Dall’analisi dei consumi emerge un’altra «frattura sociale»: tra coloro che hanno un reddito basso è il 54,8% a fare la spesa al supermercato, si attesta al 90% tra chi ha pensioni superiori a 1.500 euro. I discount sono frequentati dal 33,7% delle persone che dichiarano pensioni tra 500 e 800 euro e dal 16,5% dei pensionati con 1.500 euro al mese. Emergono differenze anche tra chi è in coppia e chi è solo. Chi convive con coniuge e figli può contare su un’organizzazione più dinamica. Chi vive solo fa spesa al discount. Con il crescere dell’età aumenta la frequentazione dei luoghi di prossimità come negozi e mercati rionali, mentre cala la spesa nei supermercati (dall’86% per i 60-4enni al 61% per i 74-9enni).
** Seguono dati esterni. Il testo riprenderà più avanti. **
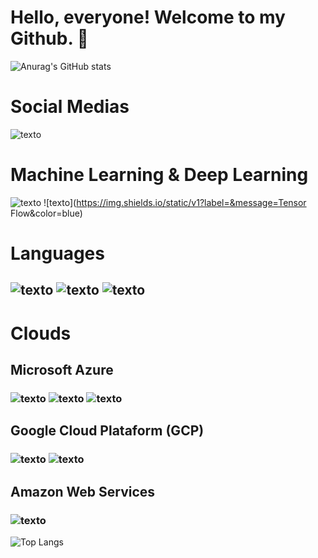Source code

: #                              Hello, everyone! Welcome to my Github. 👋

![Anurag's GitHub stats](https://github-readme-stats.vercel.app/api?username=alexlourencomattos&show_icons=true&theme=dark)

# Social Medias
![texto](https://img.shields.io/static/v1?label=LinkedIn&message=engalexlourenco&color=blue)

# Machine Learning & Deep Learning

![texto](https://img.shields.io/static/v1?label=&message=Pandas&color=blue) ![texto](https://img.shields.io/static/v1?label=&message=Tensor Flow&color=blue)

# Languages
## ![texto](https://img.shields.io/static/v1?label=language&message=Python&color=blue "language")           ![texto](https://img.shields.io/static/v1?label=language&message=SQL&color=yellow"language")            ![texto](https://img.shields.io/static/v1?label=language&message=R&color=grey "language")

# Clouds 
## Microsoft Azure
###  ![texto](https://img.shields.io/static/v1?label=MSAzure&message=Kubernetes&color=black "Cloud")  ![texto](https://img.shields.io/static/v1?label=MSAzure&message=Virtual_Machine&color=black "Cloud") ![texto](https://img.shields.io/static/v1?label=MSAzure&message=Postgres&color=black "Cloud")

## Google Cloud Plataform (GCP) 
### ![texto](https://img.shields.io/static/v1?label=GCP&message=Google_Storage&color=black "Cloud")  ![texto](https://img.shields.io/static/v1?label=GCP&message=Bigquery&color=black "Cloud")
## Amazon Web Services
### ![texto](https://img.shields.io/static/v1?label=AWS&message=Sagemaker&color=black "Cloud")

![Top Langs](https://github-readme-stats.vercel.app/api/top-langs/?username=alexlourencomattos&hide_progress=true&theme=dark)


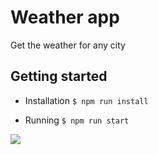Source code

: # Weather app
Get the weather for any city

## Getting started
- Installation
`$ npm run install`

- Running
`$ npm run start`

![](public/demo.gif)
Quando la disuguaglianza è servita a tavola emergono le differenze tra gli alimenti assunti. Chi ha un reddito basso consuma carne fresca nel 50,5% dei casi contro il 66,2% di chi può invece contare su assegni superiori ai 1.500 euro mensili. Chi ha una pensione bassa e vive da solo mangia carne fresca più di una volta a settimana solo nel 44% dei casi. Per quanto riguarda la verdura e gli ortaggi i pensionati poveri soli li mangiano nel 13% dei casi. Quelli che percepiscono un assegno superiore ai 1500 euro hanno una dieta più ricca nel 36% dei casi. Dunque chi è solo, e povero, ha una dieta meno variegata su pasta, cereali e derivati, carni e frutta fresca. Più frequenta il consumo di alimenti a buon mercato come legumi e uova.

Il sindacato dei pensionati Cgil punta sulla «contrattazione sociale» per sostenere i redditi più bassi e sviluppare interventi territoriali e affrontare questo aspetto della crisi del ceto medio impoverito.